Plaintiffs in both lawsuits will have the opportunity to appeal in the U.S. Court of Appeals for the Second Circuit.
Significance of Dismissal
Plaintiffs’ lawyers also filed class actions against LINN and Magnum Hunter in the U.S. District Court for the Southern District of Texas. Both cases were consolidated with those filed in New York.
Prior to the New York lawsuits being filed, the shareholders with smaller derivative claims sued Magnum Hunter’s directors in the U.S. District Court for the Southern District of Texas, the U.S. District Court for the District of Delaware and Harris County. All lawsuits were dismissed either voluntarily or by a judge.

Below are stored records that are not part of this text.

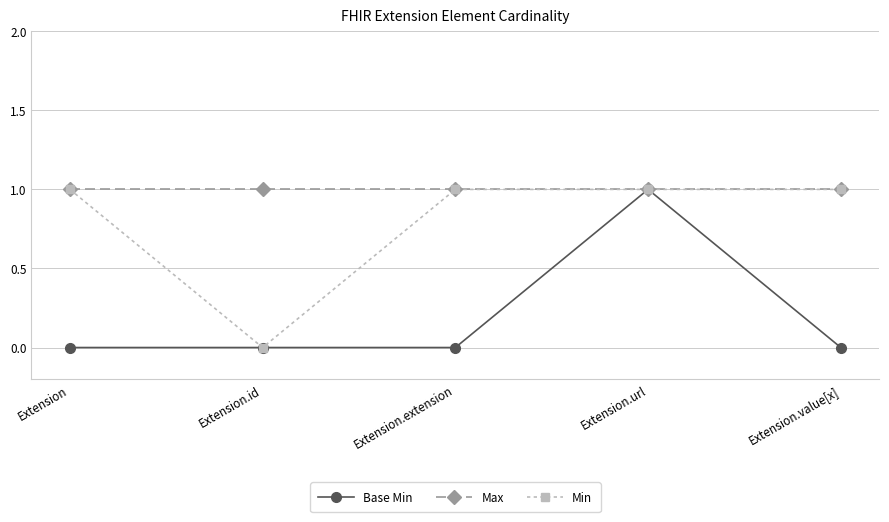

Which series has the largest total across all categories?

Max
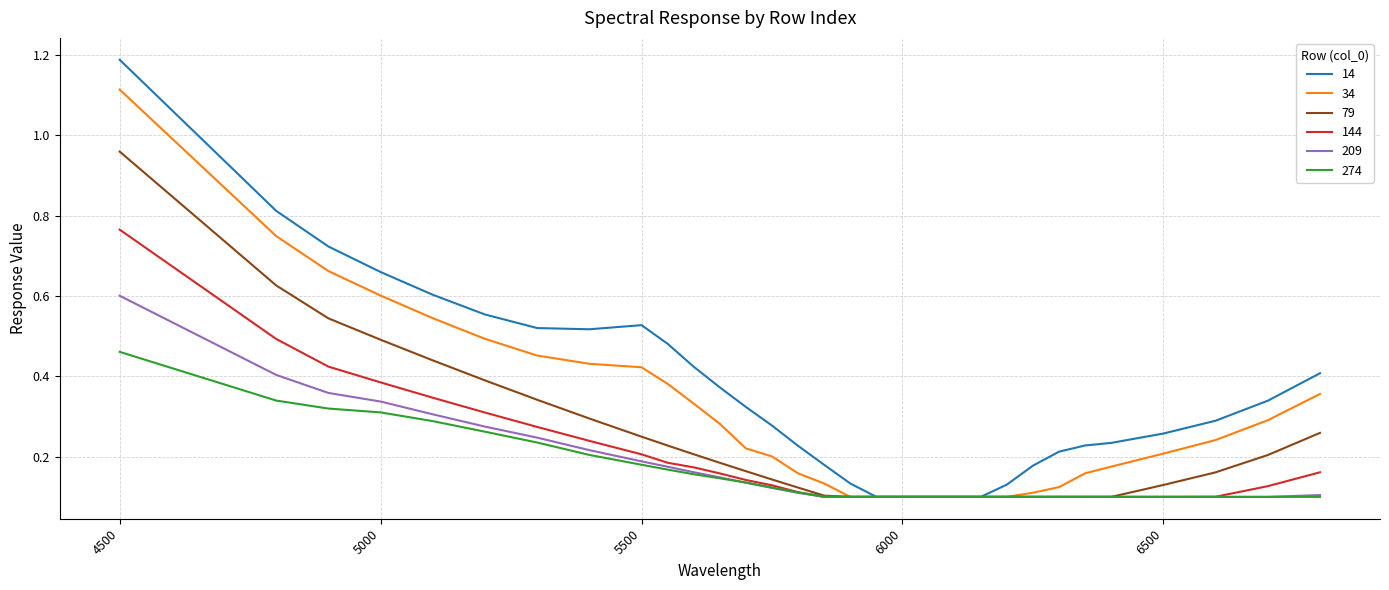

Rank the series by their maximum value, from highest to lowest.

14, 34, 79, 144, 209, 274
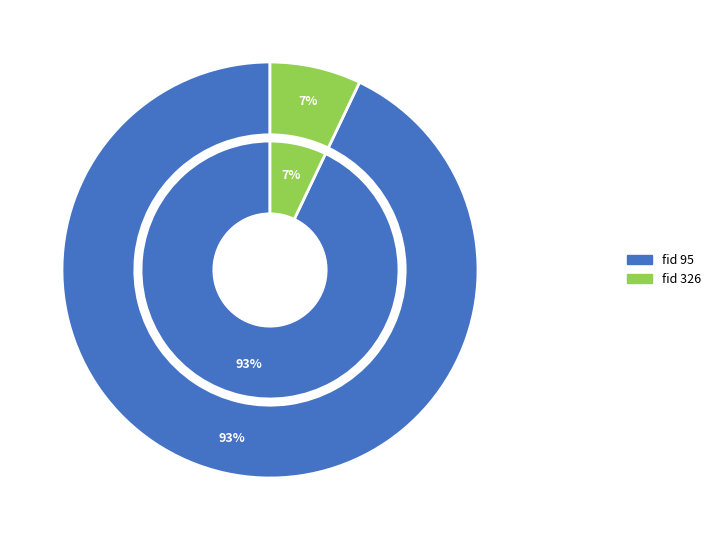

Which has a higher value, 95 or 326?

95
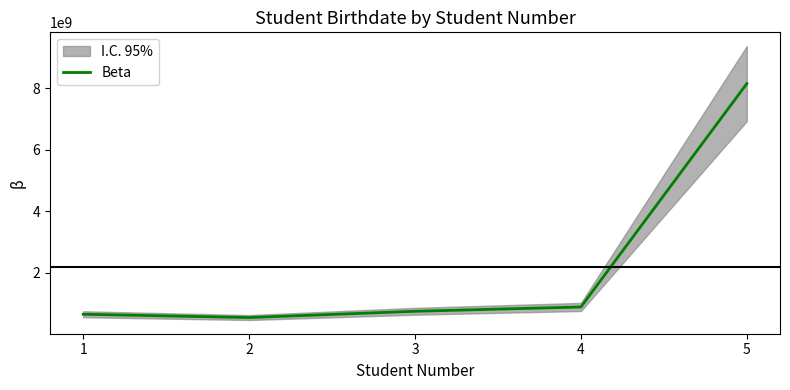

Which category has the highest value across all series?

5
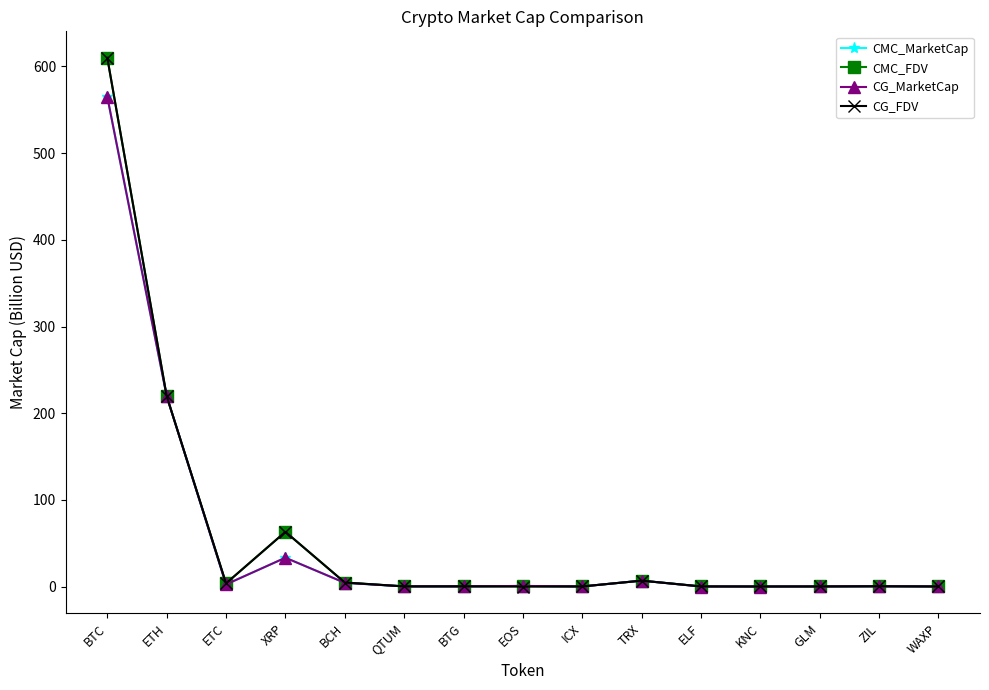

What is the sum of all CMC_MarketCap values?

834.3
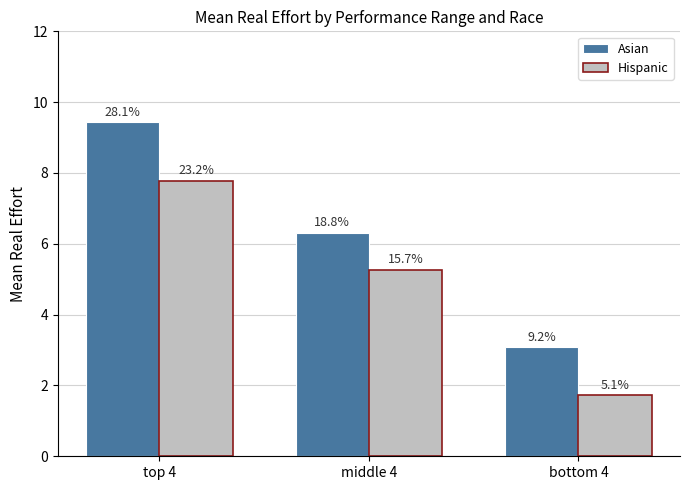

Reading right to left, list all the values displayed in this chart.

Asian: 3.1	6.3	9.4
Hispanic: 1.7	5.3	7.8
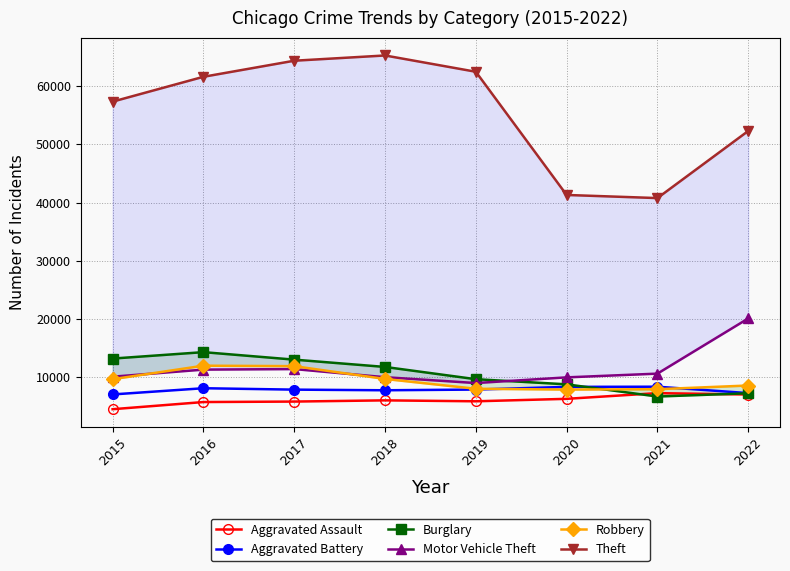

What is the value of the Robbery point at the 6th from the left?

7856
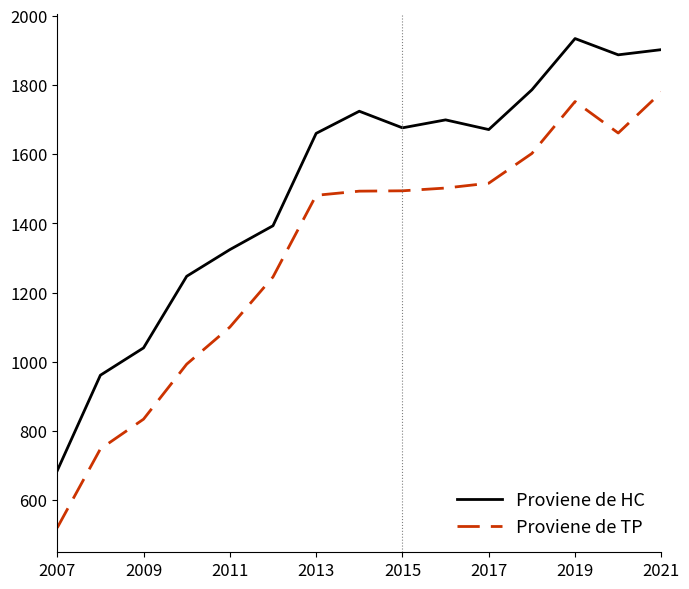

Rank the series by their maximum value, from lowest to highest.

Proviene de TP, Proviene de HC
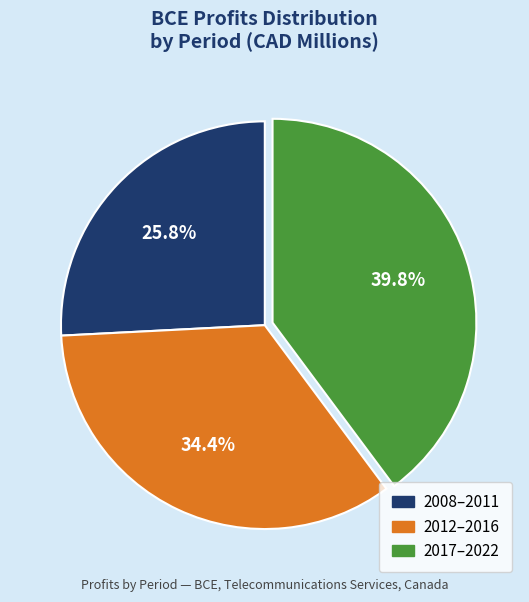

To the nearest percent, what is the difference between the largest and smallest slice percentages?

14%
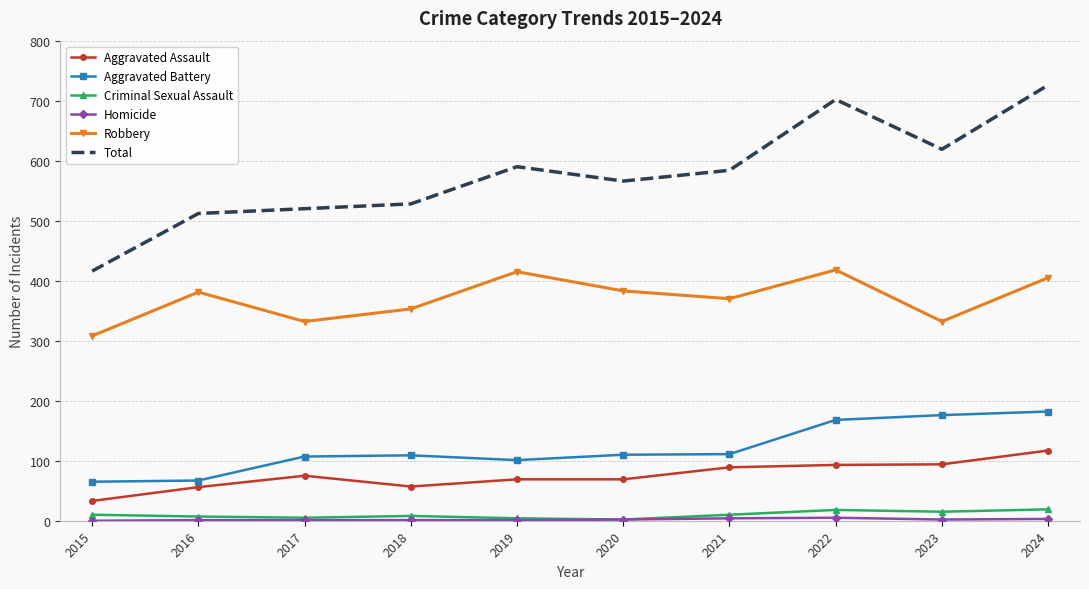

What is the highest value of the Aggravated Assault series?

117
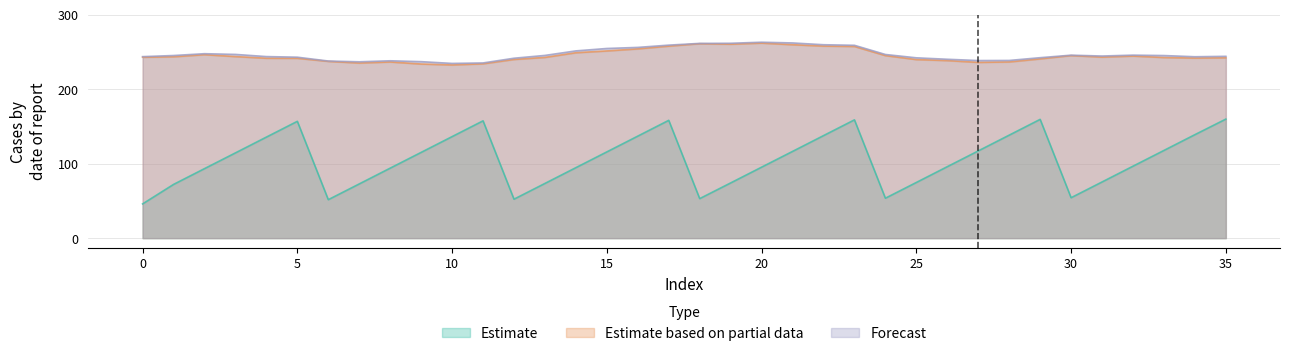

True or false: Estimate and Forecast cross at least once.

False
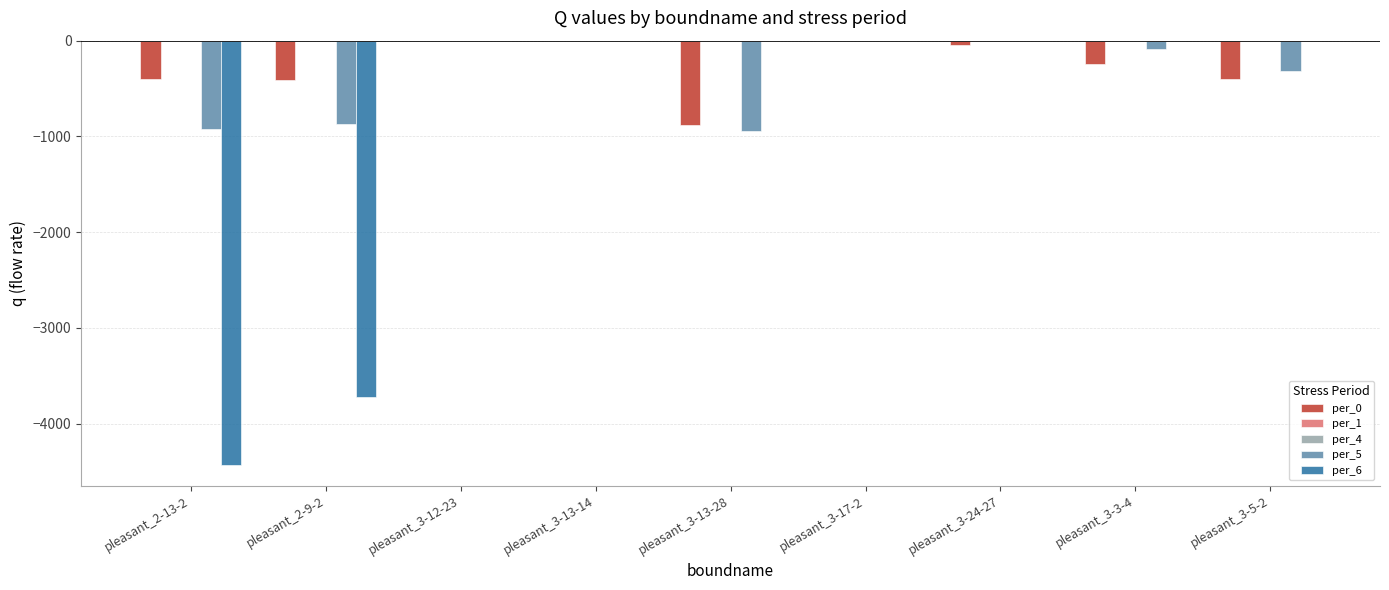

List the series in order of their peak value, lowest first.

per_0, per_1, per_4, per_5, per_6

Yet another shareholder derivative lawsuit with slightly different claims was filed this spring in Harris County. Pecht and Stokes have asked the judge to dismiss the lawsuit, but no decision has been made.
Stokes said this multi-jurisdiction phenomenon has become more common in recent years, and he partially attributes the reasoning to the success in being able to defend oil and gas companies in Texas courts – often their home turf.
“Because we’ve been able to defeat these cases in Texas on a regular basis, we’ve seen a migration of litigation against Texas-based companies to the Southern District of New York for hope of garnering a new forum,” he said.
“The significance is no one is able to [justify] these types of cases against energy companies wherever they’re filed,” he added. “When you go through the education process with the court about energy-specific accounting issues… you have judges in New York extremely astute about accounting and financial issues and are able to quickly see through whatever superficial claims are included.”
Stokes’ main piece of advice to other outside counsel hired to handle shareholder class-action securities lawsuits for energy clients is to meet with the company’s financial personnel early in the process “to really understand the nuts and bolts of disclosure issues.” He said by doing so, it helped him and Pecht craft stronger motions to dismiss than they could have done otherwise.
“Our client’s our best resource,” he said. “I can’t overstate how much you can learn from your clients.”